Headline results for the first quarter:
Revenue: £7.2 billion ($9.3 billion), up 4%
Profit: £1.7 billion ($2.3 billion), versus £975 million in the prior year
Revenues grew 10% excluding sales of COVID-19 solutions Note: All changes are versus the prior-year period unless otherwise stated
“We have delivered another excellent quarter of performance, with strong sales and earnings growth, notably in HIV and Vaccines, and continued strengthening of the R&D pipeline and product portfolio,” said CEO Emma Walmsley.

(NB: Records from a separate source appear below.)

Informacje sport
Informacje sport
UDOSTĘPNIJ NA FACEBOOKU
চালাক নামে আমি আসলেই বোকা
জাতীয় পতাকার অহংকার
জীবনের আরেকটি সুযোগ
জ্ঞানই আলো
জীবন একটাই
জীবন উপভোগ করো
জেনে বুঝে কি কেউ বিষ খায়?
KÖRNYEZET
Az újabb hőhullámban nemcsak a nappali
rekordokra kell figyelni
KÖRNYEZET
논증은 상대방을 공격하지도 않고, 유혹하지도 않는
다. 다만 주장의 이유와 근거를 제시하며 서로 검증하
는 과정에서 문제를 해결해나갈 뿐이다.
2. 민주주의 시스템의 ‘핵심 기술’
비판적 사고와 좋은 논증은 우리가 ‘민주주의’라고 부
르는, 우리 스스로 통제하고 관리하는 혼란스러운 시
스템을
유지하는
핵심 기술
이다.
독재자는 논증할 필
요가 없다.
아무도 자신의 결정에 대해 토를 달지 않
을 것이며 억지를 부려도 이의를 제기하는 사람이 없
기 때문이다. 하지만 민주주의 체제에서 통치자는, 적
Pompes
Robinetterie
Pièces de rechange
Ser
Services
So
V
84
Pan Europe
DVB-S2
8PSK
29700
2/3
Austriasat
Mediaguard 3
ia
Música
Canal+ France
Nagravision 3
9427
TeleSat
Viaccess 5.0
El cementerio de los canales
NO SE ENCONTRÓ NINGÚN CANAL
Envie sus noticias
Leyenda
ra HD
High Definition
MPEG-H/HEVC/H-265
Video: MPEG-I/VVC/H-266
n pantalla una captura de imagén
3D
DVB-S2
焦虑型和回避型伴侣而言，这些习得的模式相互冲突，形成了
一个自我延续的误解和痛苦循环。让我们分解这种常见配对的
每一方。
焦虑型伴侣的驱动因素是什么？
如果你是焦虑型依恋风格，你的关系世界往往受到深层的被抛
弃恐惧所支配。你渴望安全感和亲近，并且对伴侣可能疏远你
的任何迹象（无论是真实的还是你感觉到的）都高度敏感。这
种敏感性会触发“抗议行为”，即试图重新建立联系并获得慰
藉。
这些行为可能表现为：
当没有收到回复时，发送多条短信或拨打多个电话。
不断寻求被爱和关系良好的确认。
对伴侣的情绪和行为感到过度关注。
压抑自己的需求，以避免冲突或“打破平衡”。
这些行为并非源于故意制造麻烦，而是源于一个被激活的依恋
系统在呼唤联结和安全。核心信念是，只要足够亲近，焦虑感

GSK recently secured approval of Arexvy, the world’s first RSV vaccine, which Walmsley described as an important milestone for the company and reflective of the “next wave in vaccine innovation at GSK.” Walmsley added “our momentum supports the upgrade we have made to our financial guidance for 2023 and further increases our confidence in delivering longer-term profitable growth for shareholders.”
Speciality medicines: £2.5 billion, down 7%
HIV product sales: £1.6 billion, up 13%
Dovato: £430 million, up 34%
Triumeq: £392 million, down 15%
Tivicay: £340 million, down 2%
Cabenuva: £176 million, up >100%
Oncology product sales: £151 million, down 2%
Zejula: £117 million, down 3%
Nucala: £424 million, up 16%
General medicines: £2.6 billion, up 5%
Respiratory: £1.8 billion, up 9%
Trelegy Ellipta: £611 million, up 31%
Relvar/Breo Ellipta: £288 million, down 7%
Vaccine sales: £2 billion, up 18%
Shingrix: £880 million, up 20%
Bexsero: £194 million, up 18%
Menveo: £66 million, down 4%
GSK upgraded its full year guidance and now expects revenues to grow between eight and ten percent and adjusted operating profit to grow between 11% and 13% in 2023. In a note to inventors, Jefferies analyst Peter Welford wrote: “GSK offers robust double-digit EPS growth until HIV patent expiries and US Shingrix shingles vaccine saturation, but still likely needs in-licensing/bolt-ons to then sustain the business, particularly given recent setbacks in oncology. These longer-term fundamental challenges keep us on the sidelines, despite NPVs suggesting the current share price is deeply discounted. The Zantac US litigation overhang is 80%-plus cleared, but persists.”